The 1973 film “Sisters” was director Brian De Palma’s Hitchcockian murder mystery starring Margot Kidder and Jennifer Salt. Released a few years before his breakout film “Carrie” “Sisters” deals with a woman in the grips of severe psychological trauma and a female reporter trying to get her big break.
The film opens with a close up of a growing fetus inside a womb then revealing conjoined twins Danielle and Dominique. Margot Kidder plays both parts but primarily as Danielle a French Canadian fashion model who is consistently stalked by her weaselly ex-husband Emil. While on a hidden camera game show she strikes up a relationship with Phillip and after a dinner date they go up to her apartment. The whole feel of the film is one of voyeurism, especially from the point of Grace Collier (Jennifer Salt), the newspaper reporter who lives in the next building over. The morning after Phillip goes to the pharmacy to pick up Danielle’s medication and also gets her a birthday cake at the bakery. When he gets back he is rudely greeted by a sleeping Dominque who stabs him to death.

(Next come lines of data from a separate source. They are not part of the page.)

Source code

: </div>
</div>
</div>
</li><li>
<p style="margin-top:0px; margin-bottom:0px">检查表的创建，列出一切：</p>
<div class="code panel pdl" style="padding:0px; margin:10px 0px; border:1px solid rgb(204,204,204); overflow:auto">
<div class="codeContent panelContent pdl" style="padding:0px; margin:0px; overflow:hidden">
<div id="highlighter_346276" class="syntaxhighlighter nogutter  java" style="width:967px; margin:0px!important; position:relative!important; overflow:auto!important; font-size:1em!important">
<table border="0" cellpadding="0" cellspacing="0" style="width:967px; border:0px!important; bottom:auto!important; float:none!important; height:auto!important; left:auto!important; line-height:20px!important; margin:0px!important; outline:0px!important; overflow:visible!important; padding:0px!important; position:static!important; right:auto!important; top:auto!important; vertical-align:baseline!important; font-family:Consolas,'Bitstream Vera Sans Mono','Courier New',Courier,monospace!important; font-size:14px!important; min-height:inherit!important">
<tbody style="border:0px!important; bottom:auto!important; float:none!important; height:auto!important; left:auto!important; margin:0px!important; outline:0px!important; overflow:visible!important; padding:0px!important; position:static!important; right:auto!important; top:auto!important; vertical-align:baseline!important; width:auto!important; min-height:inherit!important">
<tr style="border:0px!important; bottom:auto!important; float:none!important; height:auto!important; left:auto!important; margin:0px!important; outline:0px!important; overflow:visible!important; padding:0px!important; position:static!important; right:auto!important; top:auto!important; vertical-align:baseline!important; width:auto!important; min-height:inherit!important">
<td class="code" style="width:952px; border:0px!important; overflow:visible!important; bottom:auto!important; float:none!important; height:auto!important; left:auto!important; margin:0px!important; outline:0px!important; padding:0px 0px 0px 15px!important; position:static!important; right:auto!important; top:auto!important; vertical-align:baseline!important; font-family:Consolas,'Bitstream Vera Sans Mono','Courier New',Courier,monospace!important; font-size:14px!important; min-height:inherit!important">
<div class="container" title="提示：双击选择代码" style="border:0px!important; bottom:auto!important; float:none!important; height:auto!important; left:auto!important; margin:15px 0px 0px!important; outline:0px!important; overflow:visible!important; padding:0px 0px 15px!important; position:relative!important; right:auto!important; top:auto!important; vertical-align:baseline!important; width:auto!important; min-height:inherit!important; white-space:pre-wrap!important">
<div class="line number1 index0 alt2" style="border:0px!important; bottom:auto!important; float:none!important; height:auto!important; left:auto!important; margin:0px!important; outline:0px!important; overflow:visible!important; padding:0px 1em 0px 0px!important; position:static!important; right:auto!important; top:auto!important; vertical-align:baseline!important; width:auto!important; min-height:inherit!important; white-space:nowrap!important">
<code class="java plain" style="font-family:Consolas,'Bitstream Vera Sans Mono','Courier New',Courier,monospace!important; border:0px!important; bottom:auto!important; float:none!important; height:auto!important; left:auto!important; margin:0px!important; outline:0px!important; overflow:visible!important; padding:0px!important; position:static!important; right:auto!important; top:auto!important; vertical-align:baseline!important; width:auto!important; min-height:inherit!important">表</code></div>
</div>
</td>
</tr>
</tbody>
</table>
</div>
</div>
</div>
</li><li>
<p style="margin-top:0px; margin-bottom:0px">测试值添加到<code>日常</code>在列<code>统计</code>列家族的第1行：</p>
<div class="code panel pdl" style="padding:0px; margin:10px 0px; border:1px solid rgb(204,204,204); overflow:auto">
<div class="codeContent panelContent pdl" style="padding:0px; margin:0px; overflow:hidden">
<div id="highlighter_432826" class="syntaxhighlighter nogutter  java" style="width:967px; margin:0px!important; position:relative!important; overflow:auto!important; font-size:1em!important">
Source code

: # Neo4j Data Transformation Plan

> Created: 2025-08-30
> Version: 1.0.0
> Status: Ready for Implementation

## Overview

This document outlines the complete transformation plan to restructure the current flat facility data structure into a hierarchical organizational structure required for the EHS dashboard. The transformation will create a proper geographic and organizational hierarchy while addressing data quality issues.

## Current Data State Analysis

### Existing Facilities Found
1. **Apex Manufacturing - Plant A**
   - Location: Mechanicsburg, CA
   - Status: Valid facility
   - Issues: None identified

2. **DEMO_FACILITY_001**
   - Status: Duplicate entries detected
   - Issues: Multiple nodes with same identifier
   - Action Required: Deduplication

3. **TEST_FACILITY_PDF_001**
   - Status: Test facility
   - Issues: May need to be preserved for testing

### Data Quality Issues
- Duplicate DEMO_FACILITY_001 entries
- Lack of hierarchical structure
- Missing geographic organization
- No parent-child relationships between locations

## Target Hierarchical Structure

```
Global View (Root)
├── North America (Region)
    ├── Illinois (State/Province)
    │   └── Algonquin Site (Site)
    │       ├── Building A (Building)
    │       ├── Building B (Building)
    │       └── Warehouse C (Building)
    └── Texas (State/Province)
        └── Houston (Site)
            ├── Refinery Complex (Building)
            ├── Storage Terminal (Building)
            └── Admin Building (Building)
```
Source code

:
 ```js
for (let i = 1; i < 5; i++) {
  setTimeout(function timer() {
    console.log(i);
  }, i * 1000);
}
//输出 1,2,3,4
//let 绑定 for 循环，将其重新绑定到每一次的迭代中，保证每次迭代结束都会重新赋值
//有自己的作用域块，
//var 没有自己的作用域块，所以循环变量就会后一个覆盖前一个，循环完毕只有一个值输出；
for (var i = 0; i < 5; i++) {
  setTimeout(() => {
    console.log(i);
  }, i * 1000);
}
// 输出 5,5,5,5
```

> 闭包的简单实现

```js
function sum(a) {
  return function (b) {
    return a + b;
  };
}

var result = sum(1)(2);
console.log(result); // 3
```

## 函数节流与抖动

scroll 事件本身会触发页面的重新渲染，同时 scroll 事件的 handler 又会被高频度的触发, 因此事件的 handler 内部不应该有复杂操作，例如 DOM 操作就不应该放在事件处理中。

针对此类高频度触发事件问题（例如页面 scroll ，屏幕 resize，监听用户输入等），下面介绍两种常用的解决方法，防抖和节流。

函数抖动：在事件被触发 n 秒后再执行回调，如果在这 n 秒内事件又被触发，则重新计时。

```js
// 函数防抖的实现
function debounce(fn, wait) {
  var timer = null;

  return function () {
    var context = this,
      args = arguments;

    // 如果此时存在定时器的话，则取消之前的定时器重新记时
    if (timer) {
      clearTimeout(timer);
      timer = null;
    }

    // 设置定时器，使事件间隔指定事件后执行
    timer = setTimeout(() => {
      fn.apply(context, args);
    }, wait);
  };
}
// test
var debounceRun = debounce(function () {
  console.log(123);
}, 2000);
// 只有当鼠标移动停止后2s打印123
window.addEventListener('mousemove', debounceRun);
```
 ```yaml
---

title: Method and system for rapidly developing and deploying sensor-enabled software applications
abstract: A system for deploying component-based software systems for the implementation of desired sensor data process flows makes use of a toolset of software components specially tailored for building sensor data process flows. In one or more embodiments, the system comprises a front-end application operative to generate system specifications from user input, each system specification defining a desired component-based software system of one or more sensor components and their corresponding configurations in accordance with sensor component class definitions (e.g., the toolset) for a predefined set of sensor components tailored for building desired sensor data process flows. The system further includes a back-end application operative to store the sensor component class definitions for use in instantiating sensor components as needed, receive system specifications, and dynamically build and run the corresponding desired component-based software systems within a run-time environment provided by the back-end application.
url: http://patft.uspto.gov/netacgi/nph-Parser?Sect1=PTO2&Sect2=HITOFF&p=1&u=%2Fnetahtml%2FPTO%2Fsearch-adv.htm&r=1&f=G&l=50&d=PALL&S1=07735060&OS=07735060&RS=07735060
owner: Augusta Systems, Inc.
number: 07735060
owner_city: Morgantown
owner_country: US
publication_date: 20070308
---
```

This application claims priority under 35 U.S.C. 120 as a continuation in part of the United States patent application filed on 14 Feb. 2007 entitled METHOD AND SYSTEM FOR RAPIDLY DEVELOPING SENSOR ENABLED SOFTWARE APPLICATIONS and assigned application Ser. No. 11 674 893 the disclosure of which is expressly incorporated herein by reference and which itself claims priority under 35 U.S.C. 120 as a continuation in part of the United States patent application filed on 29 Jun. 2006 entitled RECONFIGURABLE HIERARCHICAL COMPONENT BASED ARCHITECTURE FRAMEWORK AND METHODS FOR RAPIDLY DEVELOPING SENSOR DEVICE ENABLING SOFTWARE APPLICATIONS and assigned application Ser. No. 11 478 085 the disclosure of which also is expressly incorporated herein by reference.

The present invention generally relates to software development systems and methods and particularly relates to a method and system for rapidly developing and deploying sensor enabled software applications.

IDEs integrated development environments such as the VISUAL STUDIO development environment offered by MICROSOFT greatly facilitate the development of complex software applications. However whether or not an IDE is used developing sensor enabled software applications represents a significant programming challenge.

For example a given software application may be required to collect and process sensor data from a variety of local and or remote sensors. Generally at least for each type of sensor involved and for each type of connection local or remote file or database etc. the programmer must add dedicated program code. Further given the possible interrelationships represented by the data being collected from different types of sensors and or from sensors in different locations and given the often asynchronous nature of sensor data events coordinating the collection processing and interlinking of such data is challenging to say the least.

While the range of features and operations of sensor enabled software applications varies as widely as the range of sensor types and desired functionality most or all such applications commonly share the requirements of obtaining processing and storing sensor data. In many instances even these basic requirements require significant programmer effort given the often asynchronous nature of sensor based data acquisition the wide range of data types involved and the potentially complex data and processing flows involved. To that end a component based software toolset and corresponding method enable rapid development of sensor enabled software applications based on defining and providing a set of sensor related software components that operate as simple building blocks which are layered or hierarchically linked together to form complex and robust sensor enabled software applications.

Alfred Hitchcock has been a huge influence on De Palma’s career and you can see allusions to several Hitchcock classics like “Rear Window” and “Psycho” within “Sisters”. While Danielle and Emil frantically clean up the murder scene, Grace Collier witnesses the whole thing and is hot on their trail and calling the police to investigate. De Palma is also known for using split screens in a majority of his films. It’s a unique and clever device when used correctly and he has perfected it. The police find nothing out of the ordinary (of course) as the body is hidden within a sofa-bed.
What we see next is a cat and mouse thriller between Danielle and Grace. Grace hires a private investigator as this story could be her big break. But her dogged tenacity has dire consequences when the tables are turned and she’s accused of being the crazy one. In a big exposition dump, we learn about Danielle’s troubled past and that of her twin sister. We end up with a rather anti-climactic ending that is none the less quite chilling. Although not completely satisfying in the traditional sense it seems to fit quite well for a De Palma film.